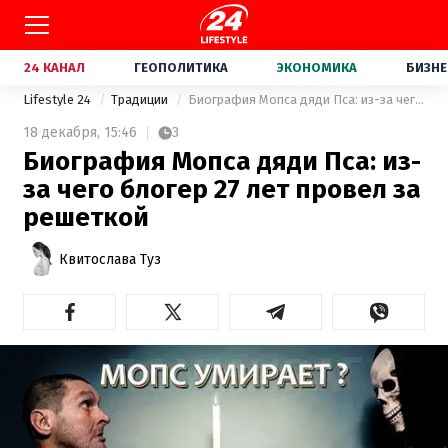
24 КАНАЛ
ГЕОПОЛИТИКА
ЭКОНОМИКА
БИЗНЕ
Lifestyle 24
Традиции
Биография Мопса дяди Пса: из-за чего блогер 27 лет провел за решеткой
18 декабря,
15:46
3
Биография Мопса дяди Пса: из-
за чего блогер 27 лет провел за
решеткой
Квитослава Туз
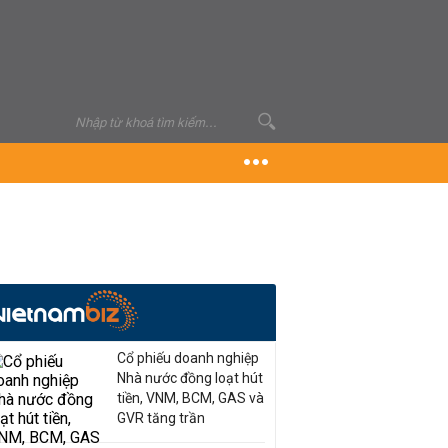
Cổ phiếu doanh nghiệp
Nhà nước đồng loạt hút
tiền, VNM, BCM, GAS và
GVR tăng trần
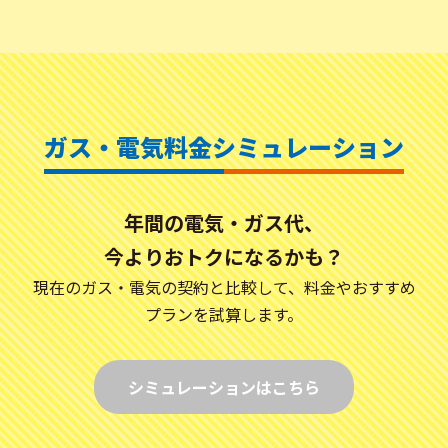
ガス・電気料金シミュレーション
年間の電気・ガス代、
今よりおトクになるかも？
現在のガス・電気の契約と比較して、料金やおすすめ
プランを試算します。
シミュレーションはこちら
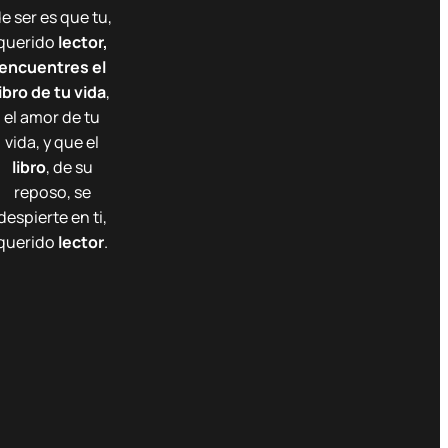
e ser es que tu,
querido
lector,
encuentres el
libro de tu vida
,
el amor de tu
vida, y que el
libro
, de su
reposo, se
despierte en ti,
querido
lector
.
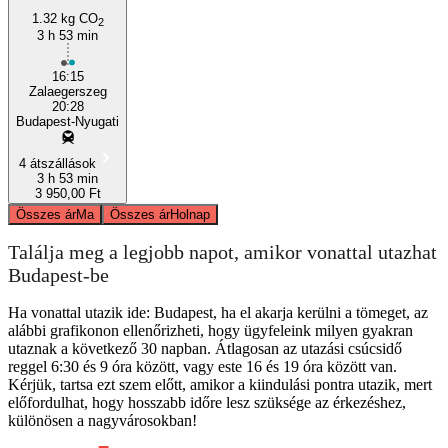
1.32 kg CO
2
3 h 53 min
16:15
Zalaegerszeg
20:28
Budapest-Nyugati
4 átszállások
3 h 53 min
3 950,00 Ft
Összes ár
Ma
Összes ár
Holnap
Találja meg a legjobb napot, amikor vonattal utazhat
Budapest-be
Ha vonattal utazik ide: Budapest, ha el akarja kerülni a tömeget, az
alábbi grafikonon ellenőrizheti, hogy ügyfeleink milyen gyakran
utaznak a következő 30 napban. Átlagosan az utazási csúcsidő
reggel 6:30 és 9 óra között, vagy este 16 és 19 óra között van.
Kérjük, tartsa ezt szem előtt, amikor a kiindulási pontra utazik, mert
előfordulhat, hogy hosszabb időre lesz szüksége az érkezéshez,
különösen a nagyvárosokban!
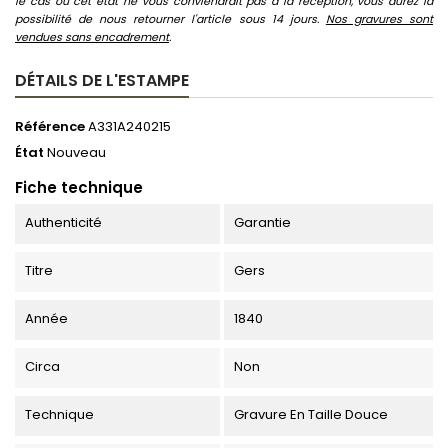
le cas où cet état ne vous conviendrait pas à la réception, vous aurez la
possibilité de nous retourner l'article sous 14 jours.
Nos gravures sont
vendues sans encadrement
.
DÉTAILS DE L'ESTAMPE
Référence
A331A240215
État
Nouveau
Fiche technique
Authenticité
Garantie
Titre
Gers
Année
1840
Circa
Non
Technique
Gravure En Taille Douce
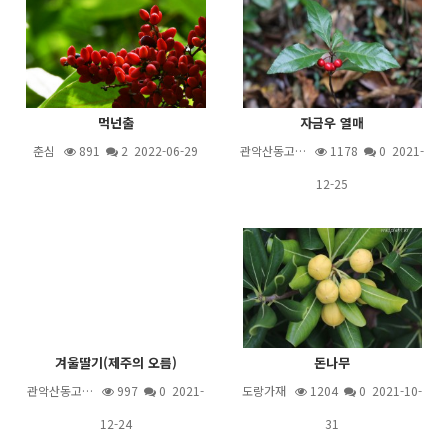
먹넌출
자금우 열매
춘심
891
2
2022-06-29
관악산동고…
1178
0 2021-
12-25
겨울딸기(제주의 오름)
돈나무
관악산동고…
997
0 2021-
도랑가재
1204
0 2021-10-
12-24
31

● **TRY IT**
All lines that contain the word "чего" must be copied from the records above.

● **RESPONSE AREA**
Биография Мопса дяди Пса: из-за чего блогер 27 лет провел за решеткой
за чего блогер 27 лет провел за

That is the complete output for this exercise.